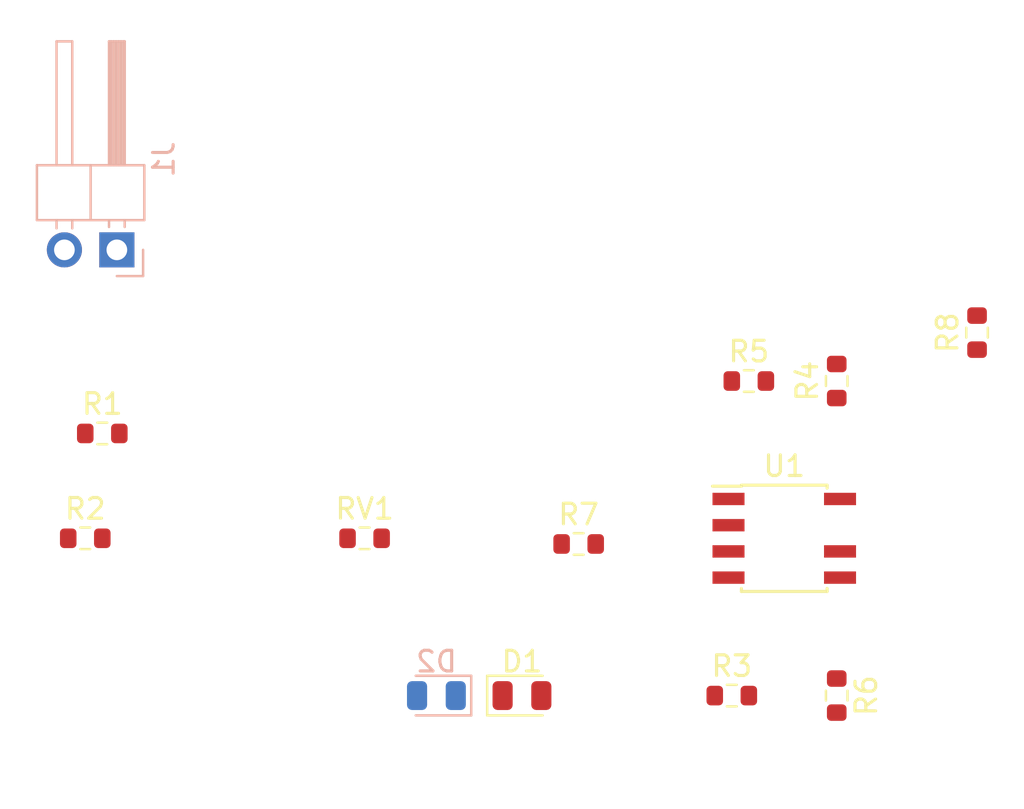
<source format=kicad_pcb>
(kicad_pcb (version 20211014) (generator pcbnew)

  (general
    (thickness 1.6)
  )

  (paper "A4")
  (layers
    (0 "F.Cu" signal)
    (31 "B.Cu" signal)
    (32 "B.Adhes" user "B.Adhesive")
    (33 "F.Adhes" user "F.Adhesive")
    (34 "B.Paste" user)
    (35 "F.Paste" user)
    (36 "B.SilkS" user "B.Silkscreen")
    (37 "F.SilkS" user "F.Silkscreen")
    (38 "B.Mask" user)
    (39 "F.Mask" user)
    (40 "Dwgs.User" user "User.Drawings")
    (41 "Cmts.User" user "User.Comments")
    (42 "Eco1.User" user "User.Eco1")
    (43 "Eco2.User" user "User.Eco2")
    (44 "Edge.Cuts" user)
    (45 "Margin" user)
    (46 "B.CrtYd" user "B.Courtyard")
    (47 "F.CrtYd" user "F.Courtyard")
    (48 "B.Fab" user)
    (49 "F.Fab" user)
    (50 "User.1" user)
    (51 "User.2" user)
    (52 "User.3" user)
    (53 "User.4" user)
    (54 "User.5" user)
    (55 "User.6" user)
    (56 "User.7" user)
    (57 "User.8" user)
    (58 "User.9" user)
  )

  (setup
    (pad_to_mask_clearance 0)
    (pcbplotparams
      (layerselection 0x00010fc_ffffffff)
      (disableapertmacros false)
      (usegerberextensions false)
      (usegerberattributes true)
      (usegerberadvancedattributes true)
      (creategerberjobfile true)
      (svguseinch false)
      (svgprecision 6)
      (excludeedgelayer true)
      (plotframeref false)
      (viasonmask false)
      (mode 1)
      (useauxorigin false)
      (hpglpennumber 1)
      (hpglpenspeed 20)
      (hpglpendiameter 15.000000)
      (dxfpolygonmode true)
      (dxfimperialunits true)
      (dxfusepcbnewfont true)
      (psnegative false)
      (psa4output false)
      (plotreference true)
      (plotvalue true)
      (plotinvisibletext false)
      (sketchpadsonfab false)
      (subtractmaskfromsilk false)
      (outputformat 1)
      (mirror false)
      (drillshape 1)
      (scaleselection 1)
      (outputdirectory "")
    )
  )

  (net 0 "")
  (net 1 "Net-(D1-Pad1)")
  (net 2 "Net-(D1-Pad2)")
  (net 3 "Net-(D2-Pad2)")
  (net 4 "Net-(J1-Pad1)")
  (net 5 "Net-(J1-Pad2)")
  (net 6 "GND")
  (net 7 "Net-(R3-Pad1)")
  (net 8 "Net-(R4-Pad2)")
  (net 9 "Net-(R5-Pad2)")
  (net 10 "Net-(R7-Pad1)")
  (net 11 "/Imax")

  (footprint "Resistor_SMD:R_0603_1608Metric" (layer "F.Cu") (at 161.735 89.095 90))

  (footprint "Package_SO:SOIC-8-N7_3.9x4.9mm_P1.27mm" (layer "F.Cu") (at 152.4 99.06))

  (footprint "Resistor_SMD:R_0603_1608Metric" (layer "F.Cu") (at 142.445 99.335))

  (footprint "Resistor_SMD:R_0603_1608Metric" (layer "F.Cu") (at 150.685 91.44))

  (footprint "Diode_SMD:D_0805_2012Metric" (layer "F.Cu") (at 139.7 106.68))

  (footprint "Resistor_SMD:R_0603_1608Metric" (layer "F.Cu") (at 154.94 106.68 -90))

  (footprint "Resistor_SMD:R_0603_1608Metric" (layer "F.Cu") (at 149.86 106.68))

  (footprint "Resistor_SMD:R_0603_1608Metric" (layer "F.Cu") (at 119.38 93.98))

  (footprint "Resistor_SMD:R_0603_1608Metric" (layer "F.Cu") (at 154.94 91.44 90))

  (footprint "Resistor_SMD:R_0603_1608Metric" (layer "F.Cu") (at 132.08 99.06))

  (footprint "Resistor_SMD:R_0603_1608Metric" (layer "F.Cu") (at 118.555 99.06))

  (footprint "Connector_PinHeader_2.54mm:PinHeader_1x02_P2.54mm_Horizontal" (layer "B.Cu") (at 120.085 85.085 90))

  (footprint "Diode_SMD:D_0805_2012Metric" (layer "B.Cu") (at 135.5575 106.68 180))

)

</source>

──────────

Please output every record above exactly. Leave the pictures out.

### RESPONSE:
<source format=kicad_pcb>
(kicad_pcb (version 20211014) (generator pcbnew)

  (general
    (thickness 1.6)
  )

  (paper "A4")
  (layers
    (0 "F.Cu" signal)
    (31 "B.Cu" signal)
    (32 "B.Adhes" user "B.Adhesive")
    (33 "F.Adhes" user "F.Adhesive")
    (34 "B.Paste" user)
    (35 "F.Paste" user)
    (36 "B.SilkS" user "B.Silkscreen")
    (37 "F.SilkS" user "F.Silkscreen")
    (38 "B.Mask" user)
    (39 "F.Mask" user)
    (40 "Dwgs.User" user "User.Drawings")
    (41 "Cmts.User" user "User.Comments")
    (42 "Eco1.User" user "User.Eco1")
    (43 "Eco2.User" user "User.Eco2")
    (44 "Edge.Cuts" user)
    (45 "Margin" user)
    (46 "B.CrtYd" user "B.Courtyard")
    (47 "F.CrtYd" user "F.Courtyard")
    (48 "B.Fab" user)
    (49 "F.Fab" user)
    (50 "User.1" user)
    (51 "User.2" user)
    (52 "User.3" user)
    (53 "User.4" user)
    (54 "User.5" user)
    (55 "User.6" user)
    (56 "User.7" user)
    (57 "User.8" user)
    (58 "User.9" user)
  )

  (setup
    (pad_to_mask_clearance 0)
    (pcbplotparams
      (layerselection 0x00010fc_ffffffff)
      (disableapertmacros false)
      (usegerberextensions false)
      (usegerberattributes true)
      (usegerberadvancedattributes true)
      (creategerberjobfile true)
      (svguseinch false)
      (svgprecision 6)
      (excludeedgelayer true)
      (plotframeref false)
      (viasonmask false)
      (mode 1)
      (useauxorigin false)
      (hpglpennumber 1)
      (hpglpenspeed 20)
      (hpglpendiameter 15.000000)
      (dxfpolygonmode true)
      (dxfimperialunits true)
      (dxfusepcbnewfont true)
      (psnegative false)
      (psa4output false)
      (plotreference true)
      (plotvalue true)
      (plotinvisibletext false)
      (sketchpadsonfab false)
      (subtractmaskfromsilk false)
      (outputformat 1)
      (mirror false)
      (drillshape 1)
      (scaleselection 1)
      (outputdirectory "")
    )
  )

  (net 0 "")
  (net 1 "Net-(D1-Pad1)")
  (net 2 "Net-(D1-Pad2)")
  (net 3 "Net-(D2-Pad2)")
  (net 4 "Net-(J1-Pad1)")
  (net 5 "Net-(J1-Pad2)")
  (net 6 "GND")
  (net 7 "Net-(R3-Pad1)")
  (net 8 "Net-(R4-Pad2)")
  (net 9 "Net-(R5-Pad2)")
  (net 10 "Net-(R7-Pad1)")
  (net 11 "/Imax")

  (footprint "Resistor_SMD:R_0603_1608Metric" (layer "F.Cu") (at 161.735 89.095 90))

  (footprint "Package_SO:SOIC-8-N7_3.9x4.9mm_P1.27mm" (layer "F.Cu") (at 152.4 99.06))

  (footprint "Resistor_SMD:R_0603_1608Metric" (layer "F.Cu") (at 142.445 99.335))

  (footprint "Resistor_SMD:R_0603_1608Metric" (layer "F.Cu") (at 150.685 91.44))

  (footprint "Diode_SMD:D_0805_2012Metric" (layer "F.Cu") (at 139.7 106.68))

  (footprint "Resistor_SMD:R_0603_1608Metric" (layer "F.Cu") (at 154.94 106.68 -90))

  (footprint "Resistor_SMD:R_0603_1608Metric" (layer "F.Cu") (at 149.86 106.68))

  (footprint "Resistor_SMD:R_0603_1608Metric" (layer "F.Cu") (at 119.38 93.98))

  (footprint "Resistor_SMD:R_0603_1608Metric" (layer "F.Cu") (at 154.94 91.44 90))

  (footprint "Resistor_SMD:R_0603_1608Metric" (layer "F.Cu") (at 132.08 99.06))

  (footprint "Resistor_SMD:R_0603_1608Metric" (layer "F.Cu") (at 118.555 99.06))

  (footprint "Connector_PinHeader_2.54mm:PinHeader_1x02_P2.54mm_Horizontal" (layer "B.Cu") (at 120.085 85.085 90))

  (footprint "Diode_SMD:D_0805_2012Metric" (layer "B.Cu") (at 135.5575 106.68 180))

)

</source>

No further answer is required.